> DATASET EXCERPTS:
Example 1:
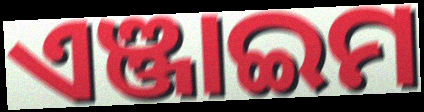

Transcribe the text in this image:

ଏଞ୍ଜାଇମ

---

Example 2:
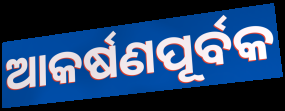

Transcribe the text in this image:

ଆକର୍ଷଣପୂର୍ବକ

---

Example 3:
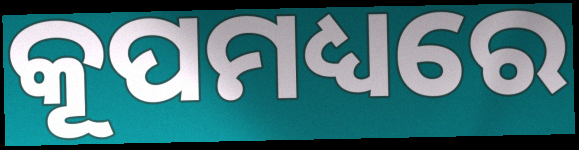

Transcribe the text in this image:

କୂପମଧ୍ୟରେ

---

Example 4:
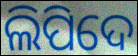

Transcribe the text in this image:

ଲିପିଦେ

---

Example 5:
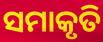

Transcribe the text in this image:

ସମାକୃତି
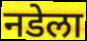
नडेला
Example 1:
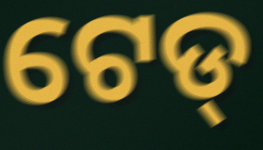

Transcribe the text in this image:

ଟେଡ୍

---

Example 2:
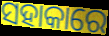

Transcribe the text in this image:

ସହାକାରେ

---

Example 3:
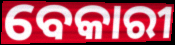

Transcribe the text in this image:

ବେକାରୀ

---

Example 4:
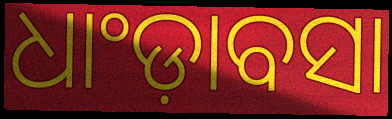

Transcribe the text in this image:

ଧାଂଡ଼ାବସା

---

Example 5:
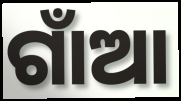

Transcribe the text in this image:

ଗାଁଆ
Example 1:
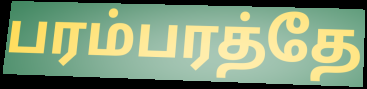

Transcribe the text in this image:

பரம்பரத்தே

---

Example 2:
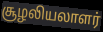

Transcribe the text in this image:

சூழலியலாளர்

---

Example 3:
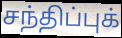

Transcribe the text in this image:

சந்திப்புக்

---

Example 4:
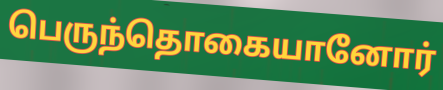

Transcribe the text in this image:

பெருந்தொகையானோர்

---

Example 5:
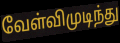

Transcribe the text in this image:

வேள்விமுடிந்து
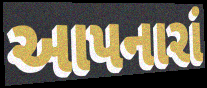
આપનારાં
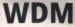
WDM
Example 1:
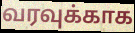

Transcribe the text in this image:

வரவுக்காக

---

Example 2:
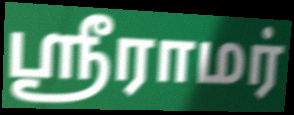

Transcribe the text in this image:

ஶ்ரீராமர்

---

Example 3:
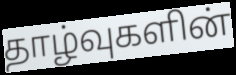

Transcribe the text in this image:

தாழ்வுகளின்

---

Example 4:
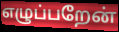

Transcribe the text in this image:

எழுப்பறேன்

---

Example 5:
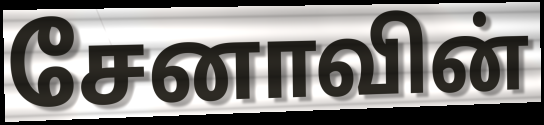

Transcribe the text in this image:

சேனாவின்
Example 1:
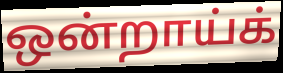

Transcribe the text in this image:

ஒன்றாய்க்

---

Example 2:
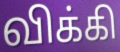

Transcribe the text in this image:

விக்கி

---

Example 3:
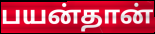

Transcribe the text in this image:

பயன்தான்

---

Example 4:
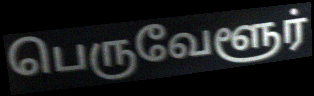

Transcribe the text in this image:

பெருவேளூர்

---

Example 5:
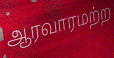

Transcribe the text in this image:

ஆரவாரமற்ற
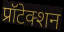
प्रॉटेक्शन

> WHAT YOU WILL DO: Copy the records exactly, leaving out every picture.

> ANSWER FOR THIS EXERCISE:
Example 1:

Transcribe the text in this image:

ଏଞ୍ଜାଇମ

---

Example 2:

Transcribe the text in this image:

ଆକର୍ଷଣପୂର୍ବକ

---

Example 3:

Transcribe the text in this image:

କୂପମଧ୍ୟରେ

---

Example 4:

Transcribe the text in this image:

ଲିପିଦେ

---

Example 5:

Transcribe the text in this image:

ସମାକୃତି
नडेला
Example 1:

Transcribe the text in this image:

ଟେଡ୍

---

Example 2:

Transcribe the text in this image:

ସହାକାରେ

---

Example 3:

Transcribe the text in this image:

ବେକାରୀ

---

Example 4:

Transcribe the text in this image:

ଧାଂଡ଼ାବସା

---

Example 5:

Transcribe the text in this image:

ଗାଁଆ
Example 1:

Transcribe the text in this image:

பரம்பரத்தே

---

Example 2:

Transcribe the text in this image:

சூழலியலாளர்

---

Example 3:

Transcribe the text in this image:

சந்திப்புக்

---

Example 4:

Transcribe the text in this image:

பெருந்தொகையானோர்

---

Example 5:

Transcribe the text in this image:

வேள்விமுடிந்து
આપનારાં
WDM
Example 1:

Transcribe the text in this image:

வரவுக்காக

---

Example 2:

Transcribe the text in this image:

ஶ்ரீராமர்

---

Example 3:

Transcribe the text in this image:

தாழ்வுகளின்

---

Example 4:

Transcribe the text in this image:

எழுப்பறேன்

---

Example 5:

Transcribe the text in this image:

சேனாவின்
Example 1:

Transcribe the text in this image:

ஒன்றாய்க்

---

Example 2:

Transcribe the text in this image:

விக்கி

---

Example 3:

Transcribe the text in this image:

பயன்தான்

---

Example 4:

Transcribe the text in this image:

பெருவேளூர்

---

Example 5:

Transcribe the text in this image:

ஆரவாரமற்ற
प्रॉटेक्शन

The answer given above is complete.